BEGIN Source data
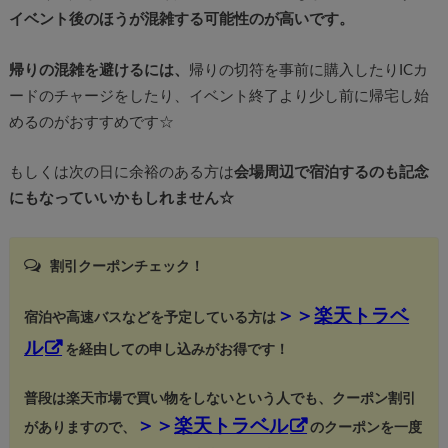
イベント後のほうが混雑する可能性のが高いです。
帰りの混雑を避けるには、
帰りの切符を事前に購入したりICカ
ードのチャージをしたり、イベント終了より少し前に帰宅し始
めるのがおすすめです☆
もしくは次の日に余裕のある方は
会場周辺で宿泊するのも記念
にもなっていいかもしれません☆
割引クーポンチェック！
＞＞
楽天トラベ
宿泊や高速バスなどを予定している方は
ル
を経由しての申し込みがお得です！
普段は楽天市場で買い物をしないという人でも、クーポン割引
＞＞
楽天トラベル
がありますので、
のクーポンを一度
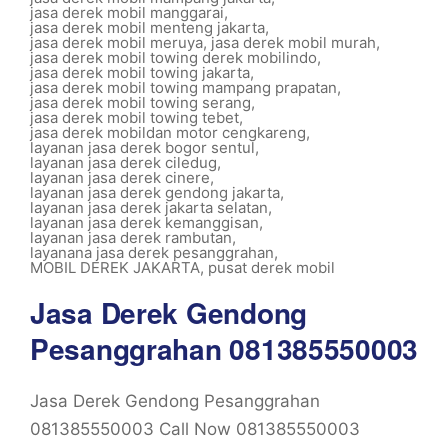
jasa derek mobil manggarai
,
jasa derek mobil menteng jakarta
,
jasa derek mobil meruya
,
jasa derek mobil murah
,
jasa derek mobil towing derek mobilindo
,
jasa derek mobil towing jakarta
,
jasa derek mobil towing mampang prapatan
,
jasa derek mobil towing serang
,
jasa derek mobil towing tebet
,
jasa derek mobildan motor cengkareng
,
layanan jasa derek bogor sentul
,
layanan jasa derek ciledug
,
layanan jasa derek cinere
,
layanan jasa derek gendong jakarta
,
layanan jasa derek jakarta selatan
,
layanan jasa derek kemanggisan
,
layanan jasa derek rambutan
,
layanana jasa derek pesanggrahan
,
MOBIL DEREK JAKARTA
,
pusat derek mobil
Jasa Derek Gendong
Pesanggrahan 081385550003
Jasa Derek Gendong Pesanggrahan
081385550003 Call Now 081385550003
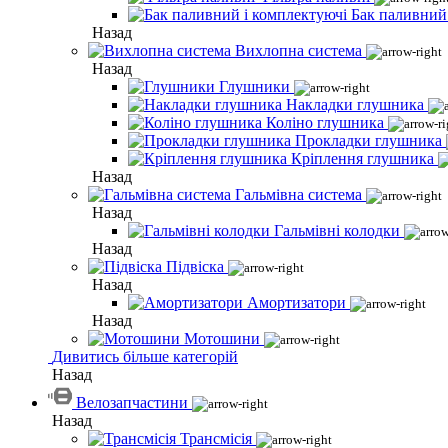
Бак паливний
Назад
Вихлопна система
Назад
Глушники
Накладки глушника
Коліно глушника
Прокладки глушника
Кріплення глушника
Назад
Гальмівна система
Назад
Гальмівні колодки
Назад
Підвіска
Назад
Амортизатори
Назад
Мотошини
Дивитись більше категорій
Назад
Велозапчастини
Назад
Трансмісія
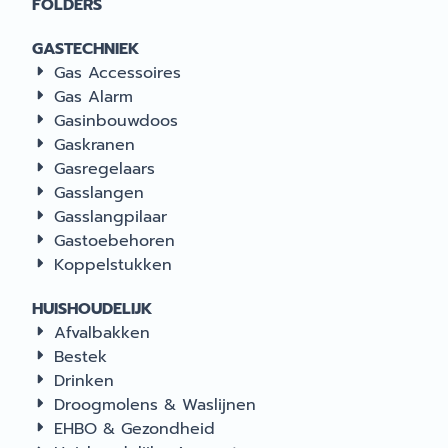
FOLDERS
een afwerking op b
van Teflon. Het doe
GASTECHNIEK
absorbeert nauweli
Gas Accessoires
vocht, is
schimmelwerend,
Gas Alarm
waterbestendig en
Gasinbouwdoos
afwasbaar. | Thule
Gaskranen
Panorama 3.00 ...
Gasregelaars
Gasslangen
Gasslangpilaar
Gastoebehoren
Koppelstukken
HUISHOUDELIJK
Afvalbakken
Bestek
Drinken
Droogmolens & Waslijnen
EHBO & Gezondheid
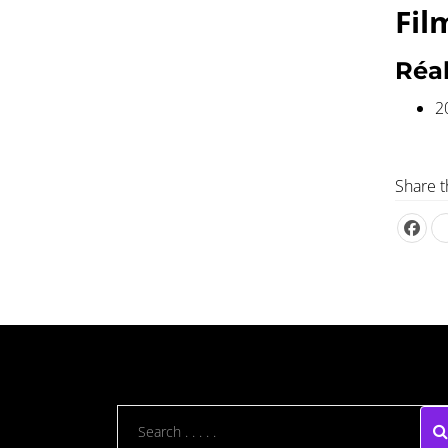
Fil
Réal
2
Share t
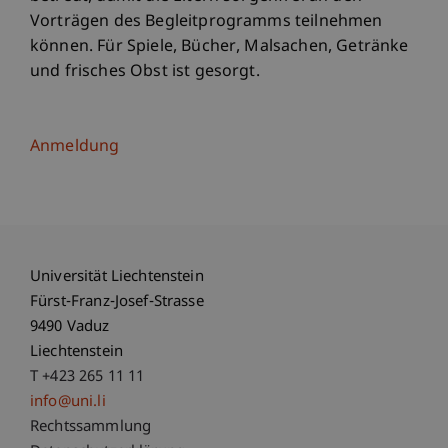
Vorträgen des Begleitprogramms teilnehmen
können. Für Spiele, Bücher, Malsachen, Getränke
und frisches Obst ist gesorgt.
Anmeldung
Universität Liechtenstein
Fürst-Franz-Josef-Strasse
9490 Vaduz
Liechtenstein
T +423 265 11 11
info@uni.li
Fußzeile Rechtliche Hinweise
Rechtssammlung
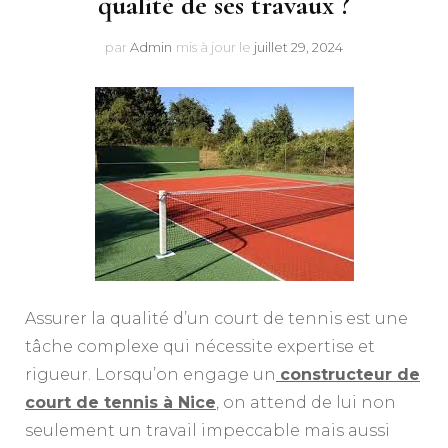
qualité de ses travaux ?
par
Admin
mis à jour le
juillet 29, 2024
Assurer la qualité d’un court de tennis est une
tâche complexe qui nécessite expertise et
rigueur. Lorsqu’on engage un
constructeur de
court de tennis à Nice
, on attend de lui non
seulement un travail impeccable mais aussi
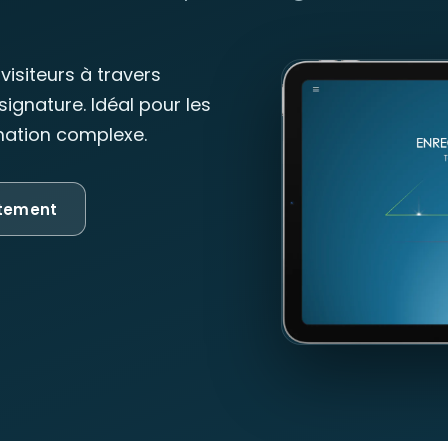
 visiteurs à travers
signature. Idéal pour les
mation complexe.
itement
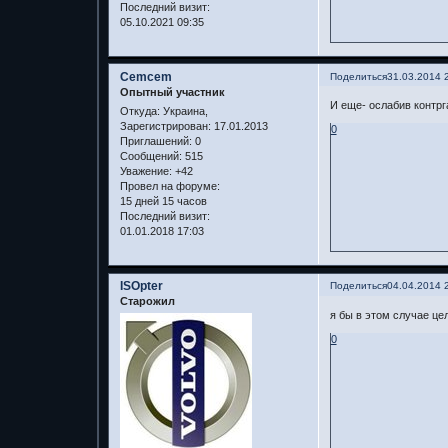
Последний визит:
05.10.2021 09:35
Cemcem
Поделиться
31.03.2014 
Опытный участник
И еще- ослабив контрга
Откуда:
Украина,
Зарегистрирован
: 17.01.2013
0
Приглашений:
0
Сообщений:
515
Уважение:
+42
Провел на форуме:
15 дней 15 часов
Последний визит:
01.01.2018 17:03
ISOpter
Поделиться
04.04.2014 
Старожил
я бы в этом случае це
0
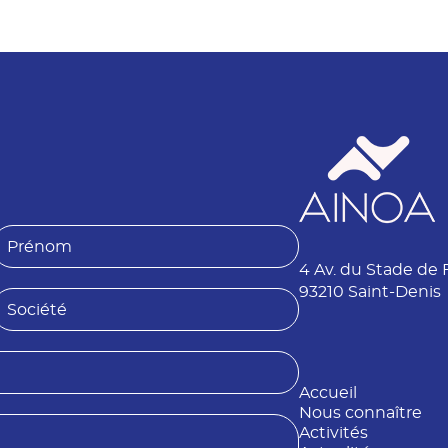
P
4 Av. du Stade de 
é
n
93210 Saint-Denis
S
o
o
m
é
Accueil
é
Nous connaître
Activités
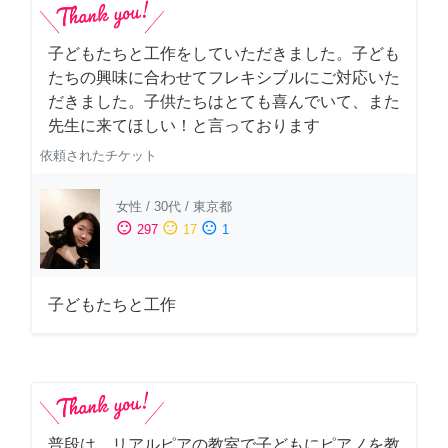
子どもたちと工作をしていただきました。子ども
たちの興味に合わせてフレキシブルにご対応いた
だきました。子供たちはとても喜んでいて、また
先生に来てほしい！と言っております
依頼されたチケット
女性
/
30代
/
東京都
sentiment_satisfied
sentiment_neutral
sentiment_dissatisfied
297
17
1
子どもたちと工作
普段は、リアルピアの教室で子どもにピアノを教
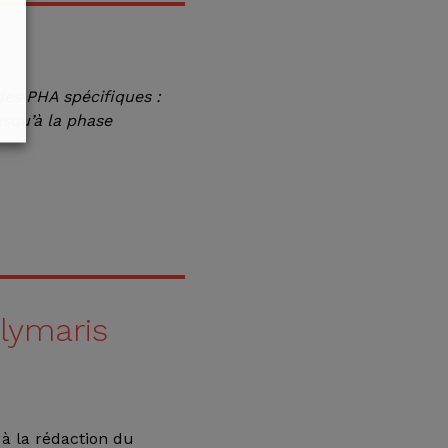
es PHA spécifiques :
squ’à la phase
lymaris
 à la rédaction du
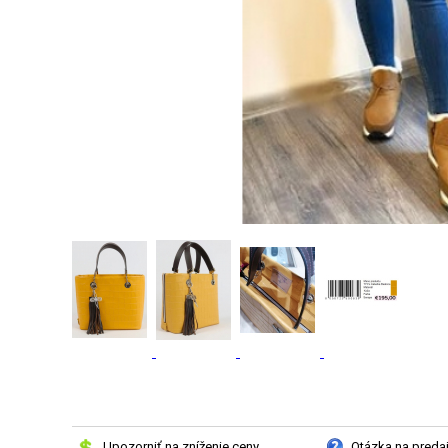
Upozorniť na zníženie ceny
Otázka na preda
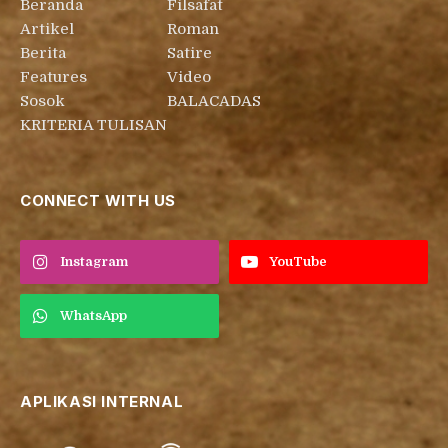
Beranda
Filsafat
Artikel
Roman
Berita
Satire
Features
Video
Sosok
BALACADAS
KRITERIA TULISAN
CONNECT WITH US
Instagram
YouTube
WhatsApp
APLIKASI INTERNAL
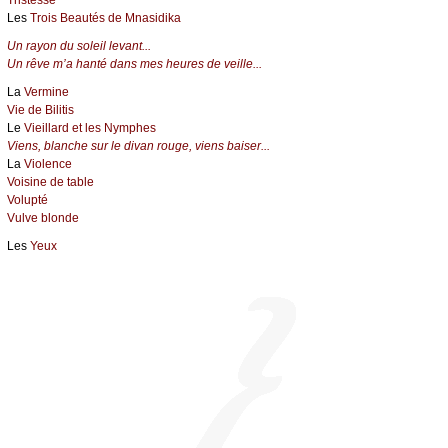
Les
Trois Beautés de Mnasidika
Un rayon du soleil levant...
Un rêve m’a hanté dans mes heures de veille...
La
Vermine
Vie de Bilitis
Le
Vieillard et les Nymphes
Viens, blanche sur le divan rouge, viens baiser...
La
Violence
Voisine de table
Volupté
Vulve blonde
Les
Yeux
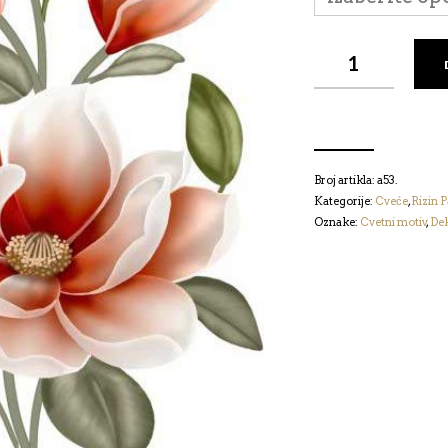
RIZIN
PAPIR
-
CVEĆE
КОЛИЧИНА
Broj artikla:
a53
.
Kategorije:
Cveće
,
Rizin P
Oznake:
Cvetni motiv
,
De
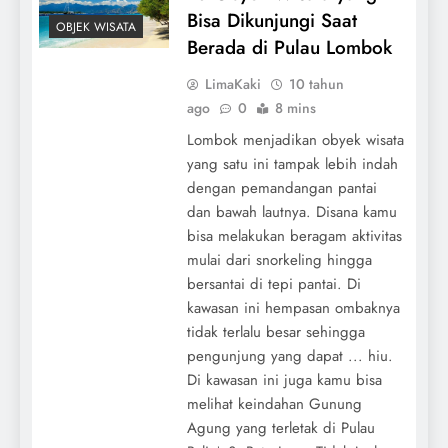
Bisa Dikunjungi Saat
OBJEK WISATA
Berada di Pulau Lombok
LimaKaki
10 tahun
ago
0
8 mins
Lombok menjadikan obyek wisata
yang satu ini tampak lebih indah
dengan pemandangan pantai
dan bawah lautnya. Disana kamu
bisa melakukan beragam aktivitas
mulai dari snorkeling hingga
bersantai di tepi pantai. Di
kawasan ini hempasan ombaknya
tidak terlalu besar sehingga
pengunjung yang dapat ... hiu.
Di kawasan ini juga kamu bisa
melihat keindahan Gunung
Agung yang terletak di Pulau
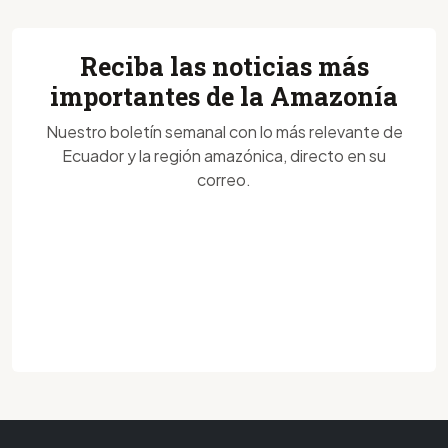
Reciba las noticias más
importantes de la Amazonía
Nuestro boletín semanal con lo más relevante de
Ecuador y la región amazónica, directo en su
correo.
END Source data
** Try it **
Output only the lines running from the top of the data above to the line with "Pesanggrahan 081385550003", inclusive, word for word and without pictures.

** Output **
イベント後のほうが混雑する可能性のが高いです。
帰りの混雑を避けるには、
帰りの切符を事前に購入したりICカ
ードのチャージをしたり、イベント終了より少し前に帰宅し始
めるのがおすすめです☆
もしくは次の日に余裕のある方は
会場周辺で宿泊するのも記念
にもなっていいかもしれません☆
割引クーポンチェック！
＞＞
楽天トラベ
宿泊や高速バスなどを予定している方は
ル
を経由しての申し込みがお得です！
普段は楽天市場で買い物をしないという人でも、クーポン割引
＞＞
楽天トラベル
がありますので、
のクーポンを一度
jasa derek mobil manggarai
,
jasa derek mobil menteng jakarta
,
jasa derek mobil meruya
,
jasa derek mobil murah
,
jasa derek mobil towing derek mobilindo
,
jasa derek mobil towing jakarta
,
jasa derek mobil towing mampang prapatan
,
jasa derek mobil towing serang
,
jasa derek mobil towing tebet
,
jasa derek mobildan motor cengkareng
,
layanan jasa derek bogor sentul
,
layanan jasa derek ciledug
,
layanan jasa derek cinere
,
layanan jasa derek gendong jakarta
,
layanan jasa derek jakarta selatan
,
layanan jasa derek kemanggisan
,
layanan jasa derek rambutan
,
layanana jasa derek pesanggrahan
,
MOBIL DEREK JAKARTA
,
pusat derek mobil
Jasa Derek Gendong
Pesanggrahan 081385550003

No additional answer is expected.